BESİN ALERJİSİ OLMAMASI İÇİN EK GIDALAR BİR YAŞINDAN SONRA
Sağlıklı bir bebek için ek besinlere başlamanın en uygun zamanı 6’ncı ay. Ek besinlere ilk dört ay içinde başlanması bu besinlere karşı alerji gelişme riskini artırıyor. Ancak bir yaşına kadar geciktirilmesini gerektiren bulgu yok. Bebeğin ilk dört ay anne sütü ile beslenmesi, daha sonra alerji gelişme riskini azaltıyor. Besin alerjisi yönünden yüksek riskli bebeklerde süt ve süt ürünleri bir yaşında, yumurtaya 24 ay, fıstık, ceviz ve badem,
balık ve deniz ürünlerine ise 36 ayda başlanması tercih edilmeli. Bu arada, ebeveynlerinden biri veya bir kardeşe besin alerjisi, astım, egzama ve benzeri bir atopik hastalık teşhisi konmuş bebekler yüksek alerji riski taşırlar.

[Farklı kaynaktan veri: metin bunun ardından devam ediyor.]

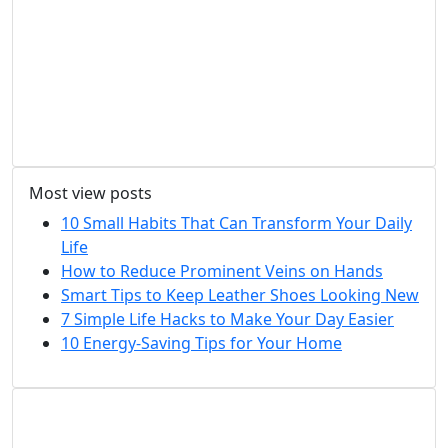
Most view posts
10 Small Habits That Can Transform Your Daily
Life
How to Reduce Prominent Veins on Hands
Smart Tips to Keep Leather Shoes Looking New
7 Simple Life Hacks to Make Your Day Easier
10 Energy-Saving Tips for Your Home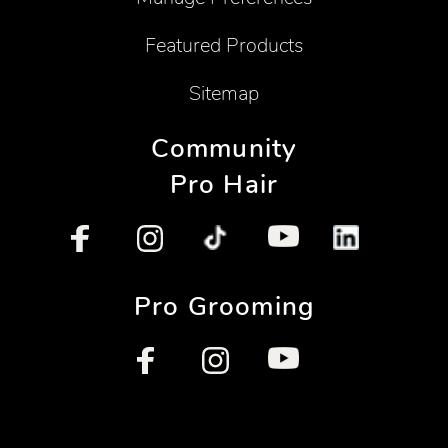
Featured Products
Sitemap
Community
Pro Hair
Pro Grooming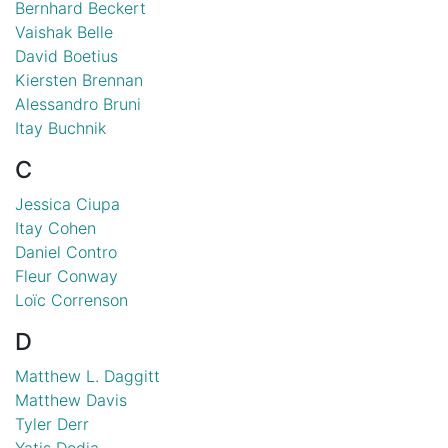
Bernhard Beckert
Vaishak Belle
David Boetius
Kiersten Brennan
Alessandro Bruni
Itay Buchnik
C
Jessica Ciupa
Itay Cohen
Daniel Contro
Fleur Conway
Loïc Correnson
D
Matthew L. Daggitt
Matthew Davis
Tyler Derr
Yatis Dodia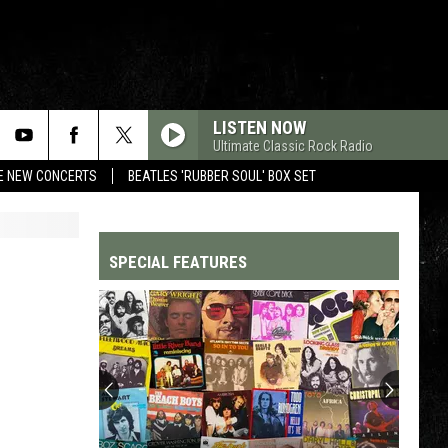
LISTEN NOW
Ultimate Classic Rock Radio
RE NEW CONCERTS
BEATLES 'RUBBER SOUL' BOX SET
SPECIAL FEATURES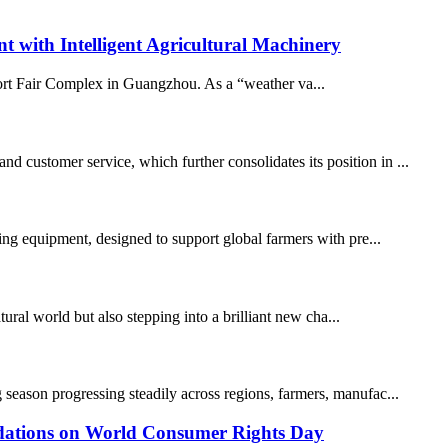
ith Intelligent Agricultural Machinery
port Fair Complex in Guangzhou. As a “weather va...
 customer service, which further consolidates its position in ...
ming equipment, designed to support global farmers with pre...
al world but also stepping into a brilliant new cha...
 season progressing steadily across regions, farmers, manufac...
ations on World Consumer Rights Day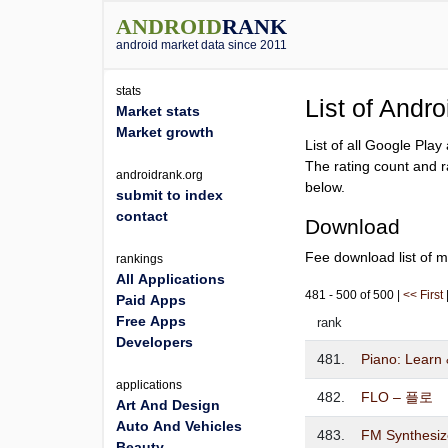
ANDROID
RANK
android market data since 2011
stats
List of Andr
Market stats
Market growth
List of all Google Pla
The rating count and r
androidrank.org
below.
submit to index
contact
Download
Fee download list of m
rankings
All Applications
481 - 500 of 500 |
<< First
Paid Apps
Free Apps
rank
Developers
481.
Piano: Learn 
applications
482.
FLO – 플로
Art And Design
Auto And Vehicles
483.
FM Synthesiz
Beauty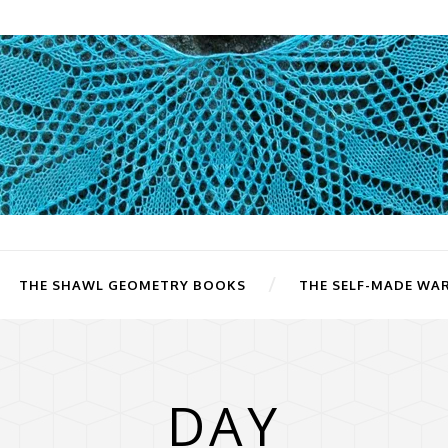
THE SHAWL GEOMETRY BOOKS
THE SELF-MADE WA
DAY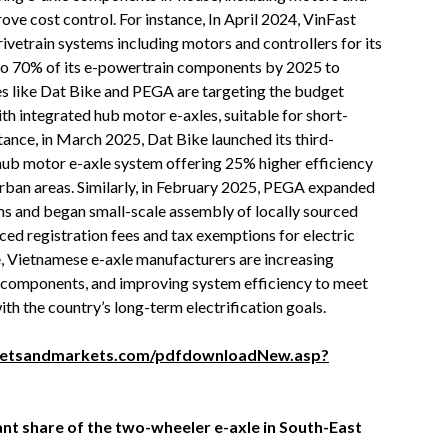
ove cost control. For instance, In April 2024, VinFast
ivetrain systems including motors and controllers for its
 to 70% of its e-powertrain components by 2025 to
 like Dat Bike and PEGA are targeting the budget
th integrated hub motor e-axles, suitable for short-
tance, in March 2025, Dat Bike launched its third-
hub motor e-axle system offering 25% higher efficiency
urban areas. Similarly, in February 2025, PEGA expanded
rms and began small-scale assembly of locally sourced
uced registration fees and tax exemptions for electric
se, Vietnamese e-axle manufacturers are increasing
f components, and improving system efficiency to meet
th the country’s long-term electrification goals.
ketsandmarkets.com/pdfdownloadNew.asp?
cant share of the two-wheeler e-axle in South-East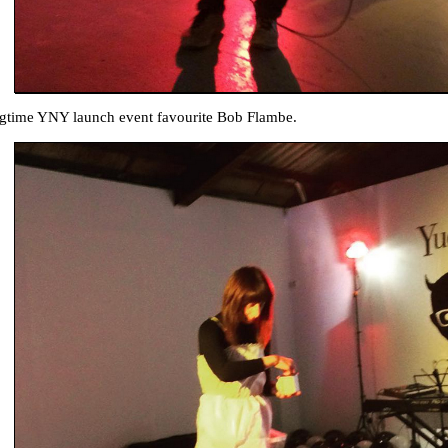
gtime YNY launch event favourite Bob Flambe.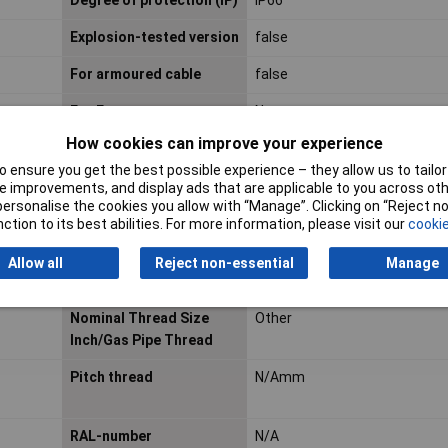
Degree of protection (IP)
IP66
Explosion-tested version
false
For armoured cable
false
For Ex-zone gas
None
How cookies can improve your experience
Halogen free
false
 ensure you get the best possible experience – they allow us to tailor 
Material
Plastic
 improvements, and display ads that are applicable to you across othe
or personalise the cookies you allow with “Manage”. Clicking on “Reject 
ction to its best abilities. For more information, please visit our
cookie
Misc Attribute 1
M25 cable gland for clutch ho
Allow all
Reject non-essential
Manage
Model
Straight
Nominal Thread Size
Other
Inch/Gas Pipe Thread
Pitch thread
N/Amm
RAL-number
N/A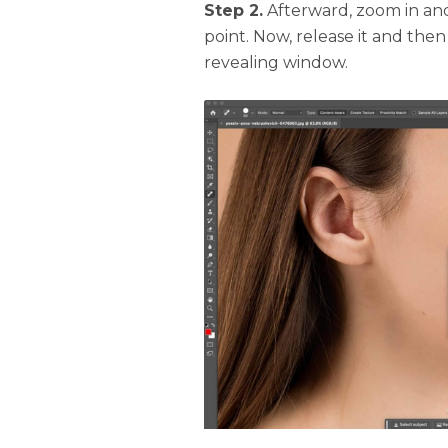
Step 2.
Afterward, zoom in and
point. Now, release it and then
revealing window.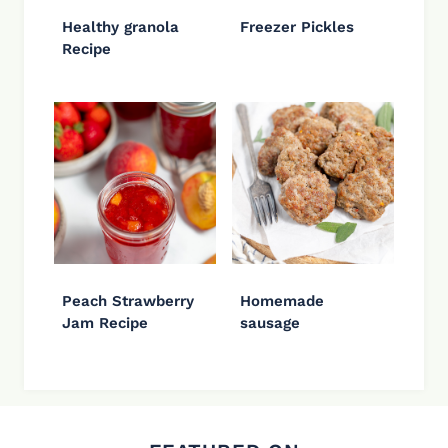
Healthy granola
Freezer Pickles
Recipe
Peach Strawberry
Homemade
Jam Recipe
sausage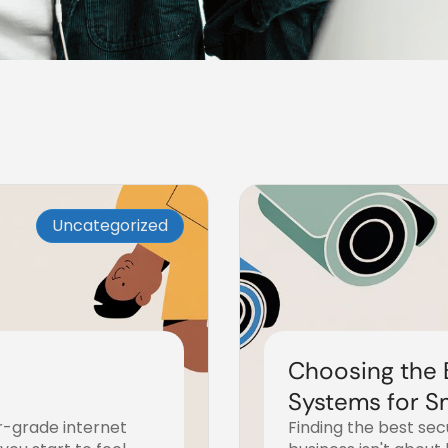
Uncategorized
Choosing the 
Systems for S
r-grade internet
Finding the best se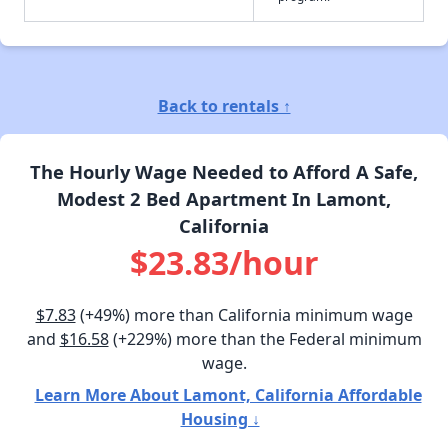
Back to rentals ↑
The Hourly Wage Needed to Afford A Safe,
Modest 2 Bed Apartment In Lamont,
California
$23.83/hour
$7.83
(+49%) more than California minimum wage
and
$16.58
(+229%) more than the Federal minimum
wage.
Learn More About Lamont, California Affordable
Housing ↓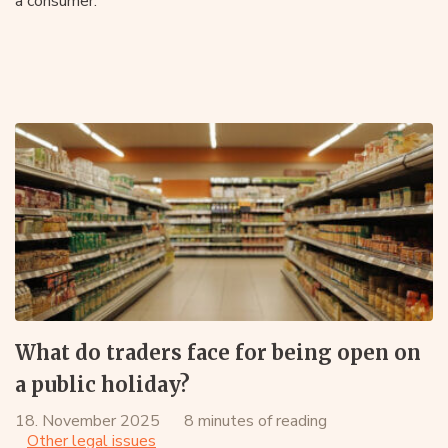
a consumer.
What do traders face for being open on
a public holiday?
18. November 2025
8 minutes of reading
Other legal issues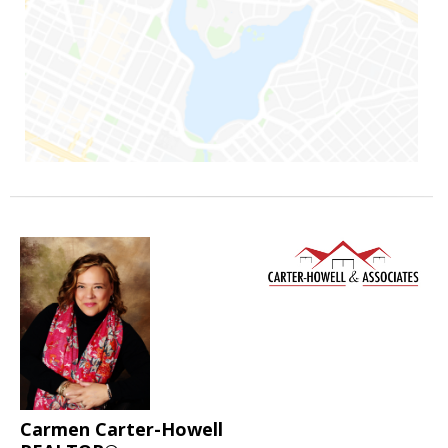
Carmen Carter-Howell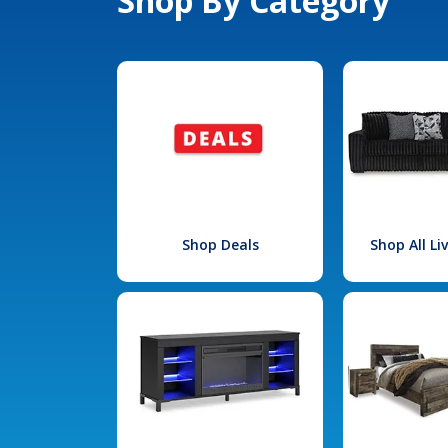
Shop By Category
Shop Deals
Shop All L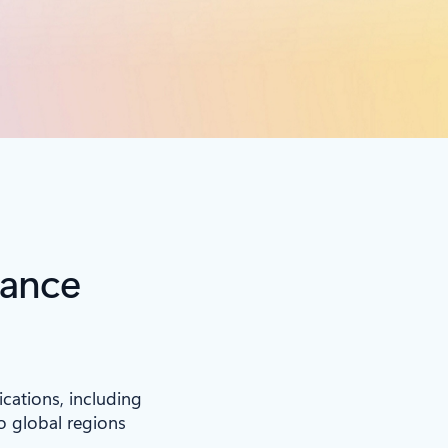
iance
ications, including
to global regions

ISPANAĞI YOĞURTLA YEMEK DEMİR EMİLİMİNİ AZALTIR
Yarım kilo çiğ ıspanakta 13.5 mg demir vardır. 6 aylık bir bebeğin günlük demir ihtiyacı da 10 mg’dır. Oysa yarım kilo ıspanak yemek pek mümkün değildir. Ispanak zengin bir kalsiyum kaynağı. Yoğurtlu ıspanak da kalsiyum alımını artırır. Ispanağın içindeki demirin emilimi de çok düşüktür çünkü ıspanak aynı zamanda okzalat adlı bileşikten de zengindir, okzalat ise demirin emilimini engeller. Yani demirin emilimini engelleyen yoğurt veya süt değil, okzalattır. Engellenmesi demek de hiç emilmemesi anlamına gelmez. Süt ve süt ürünlerinin sebzelerle birlikte yenmesiyle ilgili yapılan bir araştırmada, sütün çinko emilimini yüzde 70, yoğurdun ise yüzde 78 artırdığı, buna karşılık demir emiliminin ise değişmediği sonucuna varıldı.